Monday, November 8, 2010

American Pols' Selective Support for the WTO

A little over two weeks ago, a WTO panel released its decision in a dispute between the US and China over the United States' imposition of antidumping and countervailing duties (CVDs) against imports from China.  The ruling covers a lot of interesting and important US-China trade issues, including whether the simultaneous imposition of antidumping and countervailing duties against Chinese imports results in "double remedies" on those imports and whether such double counting violates WTO rules.  (As you may recall, the US Court of International Trade recently found that such double counting violated US law, much to the consternation of many US lawmakers.)  China will almost certainly appeal the panel decision and has until mid-December to file its appeal, so we'll have plenty of time to discuss the nitty-gritty aspects of the dispute.  For now, I'd just like to note how this case has caused many American lawmakers to reverse course and suddenly embrace the WTO.  For example, here's the New York Times quoting House Ways & Means Chairman Sander Levin on the recent WTO panel decision in the United States' favor:
“These findings are especially important at a time when the United States is vigorously implementing W.T.O.-consistent tools to address China’s unfair trade practices and to address global imbalances,” said Representative Sander M. Levin, Democrat of Michigan, one of the most outspoken House members on China’s decision to hold down the value of its currency, the renminbi. “We should not let the possibility of meritless allegations of W.T.O. inconsistency prevent us from standing up for U.S. workers and businesses.”
And here's Levin and other members of Congress a few years ago when the WTO's Appellate Body ruled against the United States' use of "zeroing" in antidumping investigations and annual reviews - a practice, by the way, that the US courts had repeatedly held to be legal under US law:
Unsurprisingly, the [Appellate Body] report did not receive a favourable reception in some sections of the US. Sander Levin, a senior Congressional Democrat from Michigan, said that the Appellate Body was overstepping its mandate, "changing the rules in the middle of the game." He added that "the Appellate Body is required to apply obligations that the United States and other WTO Members have negotiated - not create obligations out of thin air."

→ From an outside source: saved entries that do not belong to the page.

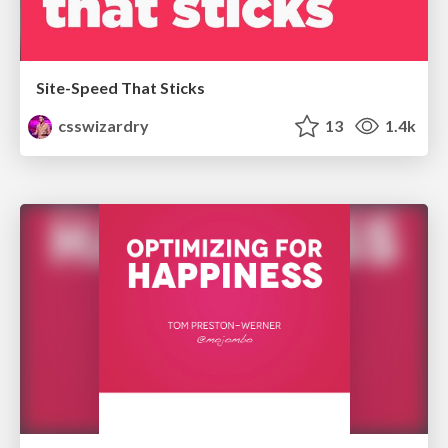
Site-Speed That Sticks
csswizardry
13
1.4k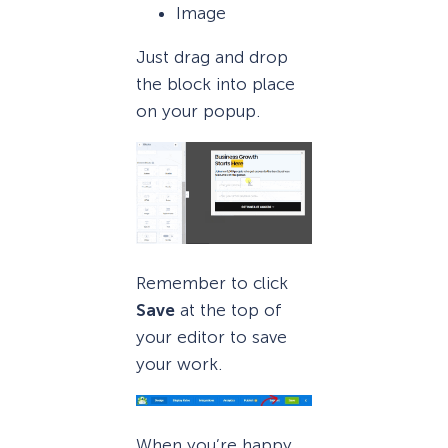
Image
Just drag and drop
the block into place
on your popup.
Remember to click
Save
at the top of
your editor to save
your work.
When you’re happy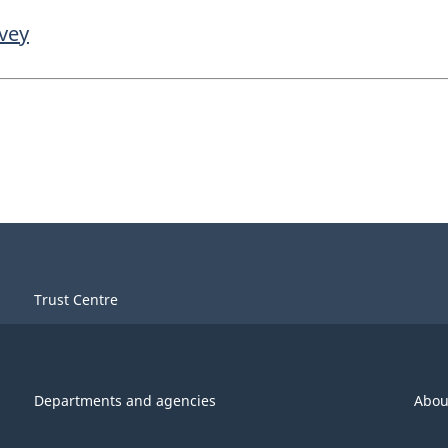
rvey
Trust Centre
Departments and agencies
Abou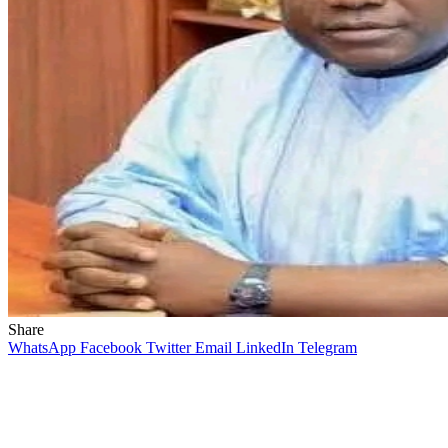
Share
WhatsApp
Facebook
Twitter
Email
LinkedIn
Telegram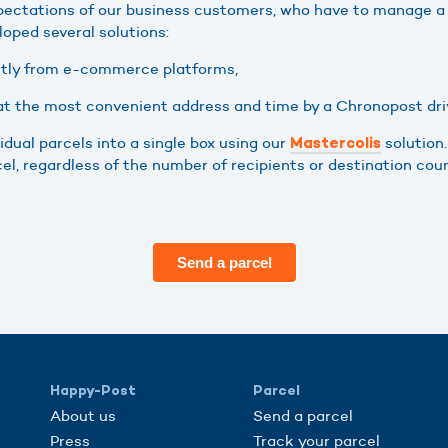
pectations of our business customers, who have to manage a
loped several solutions:
ctly from e-commerce platforms,
 at the most convenient address and time by a Chronopost dri
idual parcels into a single box using our
solution
Mastercolis
l, regardless of the number of recipients or destination coun
Send a parcel
Happy-Post
Parcel
About us
Send a parcel
Press
Track your parcel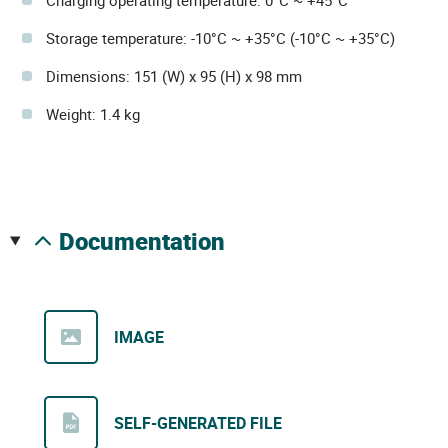
Charging operating temperature: 0°C ~ +45°C
Storage temperature: -10°C ~ +35°C (-10°C ~ +35°C)
Dimensions: 151 (W) x 95 (H) x 98 mm
Weight: 1.4 kg
documentation
IMAGE
SELF-GENERATED FILE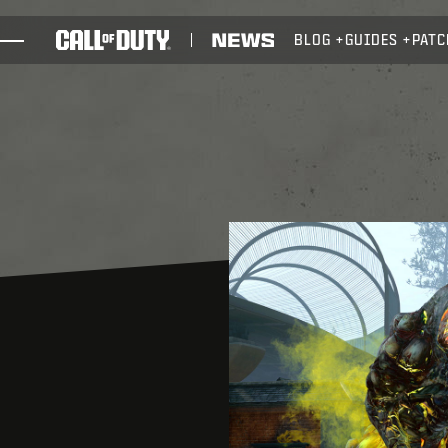
SKIP TO MAIN CONTENT
BLOG
GUIDES
PATC
GAMES
NEWS
STORE
ESPORTS
SUPPORT
REDEEM BETA CODE
XBOX GAME PASS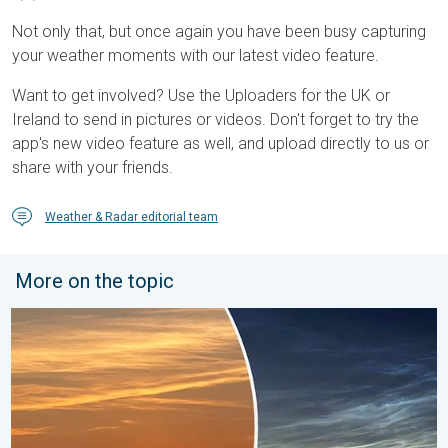
Not only that, but once again you have been busy capturing
your weather moments with our latest video feature.
Want to get involved? Use the Uploaders for the UK or
Ireland to send in pictures or videos. Don't forget to try the
app's new video feature as well, and upload directly to us or
share with your friends.
Weather & Radar editorial team
More on the topic
Vibrant skies for the last week of July. Your weather - Your sho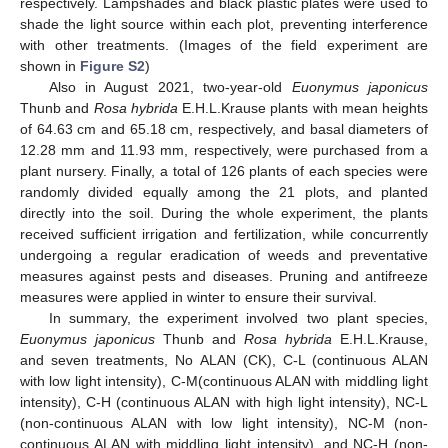
respectively. Lampshades and black plastic plates were used to
shade the light source within each plot, preventing interference
with other treatments. (Images of the field experiment are
shown in
Figure S2
)
Also in August 2021, two-year-old
Euonymus japonicus
Thunb and
Rosa hybrida
E.H.L.Krause plants with mean heights
of 64.63 cm and 65.18 cm, respectively, and basal diameters of
12.28 mm and 11.93 mm, respectively, were purchased from a
plant nursery. Finally, a total of 126 plants of each species were
randomly divided equally among the 21 plots, and planted
directly into the soil. During the whole experiment, the plants
received sufficient irrigation and fertilization, while concurrently
undergoing a regular eradication of weeds and preventative
measures against pests and diseases. Pruning and antifreeze
measures were applied in winter to ensure their survival.
In summary, the experiment involved two plant species,
Euonymus japonicus
Thunb and
Rosa hybrida
E.H.L.Krause,
and seven treatments, No ALAN (CK), C-L (continuous ALAN
with low light intensity), C-M(continuous ALAN with middling light
intensity), C-H (continuous ALAN with high light intensity), NC-L
(non-continuous ALAN with low light intensity), NC-M (non-
continuous ALAN with middling light intensity), and NC-H (non-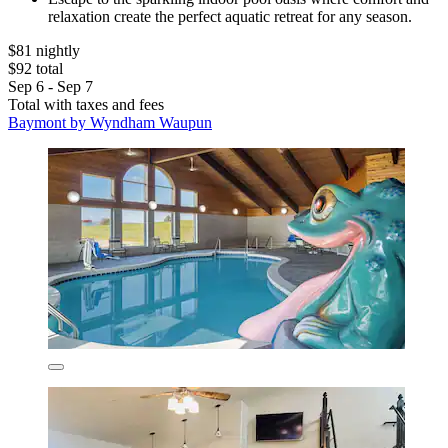
relaxation create the perfect aquatic retreat for any season.
$81 nightly
$92 total
Sep 6 - Sep 7
Total with taxes and fees
Baymont by Wyndham Waupun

Even before this latest ruling the issue had been making waves in Washington. On 11 December 2006, 11 House representatives submitted a letter to Secretary of Commerce Carlos Gutierrez and US Trade Representative Susan Schwab. In it, they expressed concern that the WTO was overreaching on US trade remedy laws, with regard to zeroing in particular. They noted that implementing the Appellate Body rulings on ‘zeroing’ would "result in a dramatic weakening of the antidumping laws." The lawmakers urged the Bush administration officials to be "steadfast in this continuing assault on our ability to effectively address unfair trade imports," to "vigorously defend the rights of the US" and to "work to persuade the Appellate Body to do the right thing".
So to recap:

  • 2007 Congress (zeroing): "The WTO is awful; the US courts are great!"
  • 2010 Congress (China/CVD): "The US courts are awful; the WTO is great!"
Of course they are, guys.  Of course they are.